**Tugas A:** Sebutkan semua jenjang sekolah yang disebut dalam teks bacaan di bawah, sesuai urutan kemunculannya.

**Teks bacaan:**
_____
Biasanya
saat kita masih kecil, kita selalu bercita-cita akan hal yang umum, seperti
dokter, polisi, pilot dan lainnya. Tidak berbeda dengan gua yang dulunya bercita-cita
untuk menjadi TNI, karena salah satu sepupuku telah mengenalkan pada gua apa
itu senjata api. Dia mulai mengajak gua untuk bemain game tembak-tembakan yang
sangat popular saat gua masih SD, ya, saat gua SD. Cita-cita itu gua pegang
hingga memasuki masa SMP, dimana saat ini kita mulai berpikir lebih luas, gua ngak
punya cita-cita yang pasti saat itu, tetapi gua sangat ingin berada di dunia
teknologi, SMA-pun datang, dan sekarang cita-cita gua pun ganti. Gua ingin menjadi
seseorang yang bekerja di bidang agrikultur, terutama di bidang kopi dan teh,
tentu saja di tolak. Akhirnya sekarang cita-cita gua adalah, membuka sebuah café,
bersama sahabat-sahabatkut.
_____
**Data yang diberikan:**
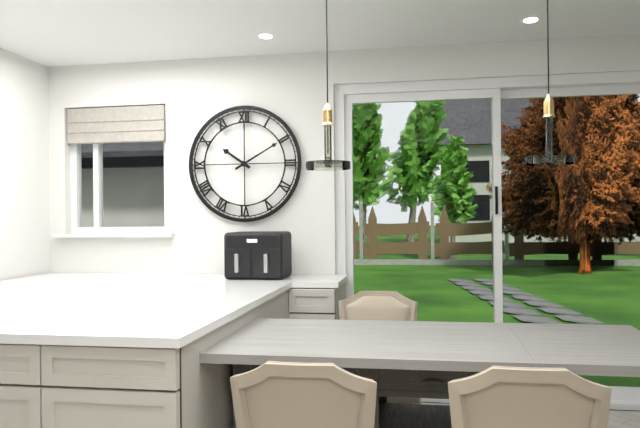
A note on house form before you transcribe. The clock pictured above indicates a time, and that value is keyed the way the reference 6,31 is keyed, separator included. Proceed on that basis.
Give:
10,10
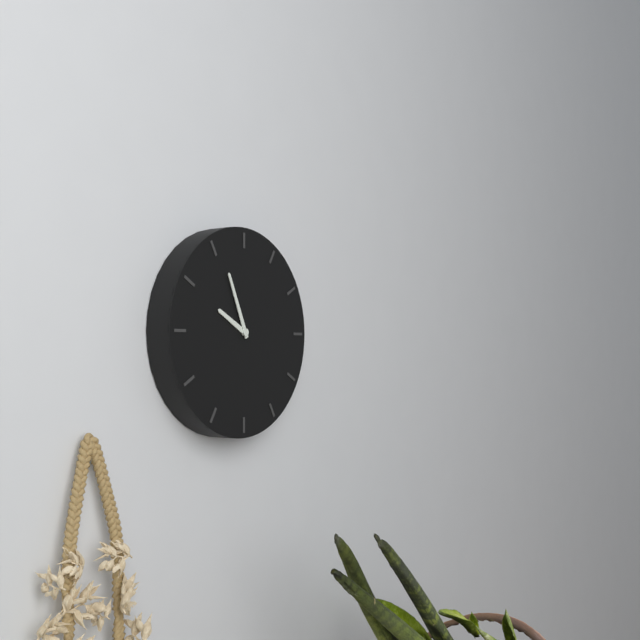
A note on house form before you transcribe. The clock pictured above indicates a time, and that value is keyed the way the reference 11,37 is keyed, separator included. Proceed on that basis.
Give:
9,56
_____
**Tugas B:** Salin ulang semua catatan di atas baris demi baris tanpa mengubah apa pun, dan jangan sertakan gambarnya.

**Jawaban tertulis A:** SD, SMP, SMA

**Jawaban tertulis B:**
A note on house form before you transcribe. The clock pictured above indicates a time, and that value is keyed the way the reference 6,31 is keyed, separator included. Proceed on that basis.
Give:
10,10
A note on house form before you transcribe. The clock pictured above indicates a time, and that value is keyed the way the reference 11,37 is keyed, separator included. Proceed on that basis.
Give:
9,56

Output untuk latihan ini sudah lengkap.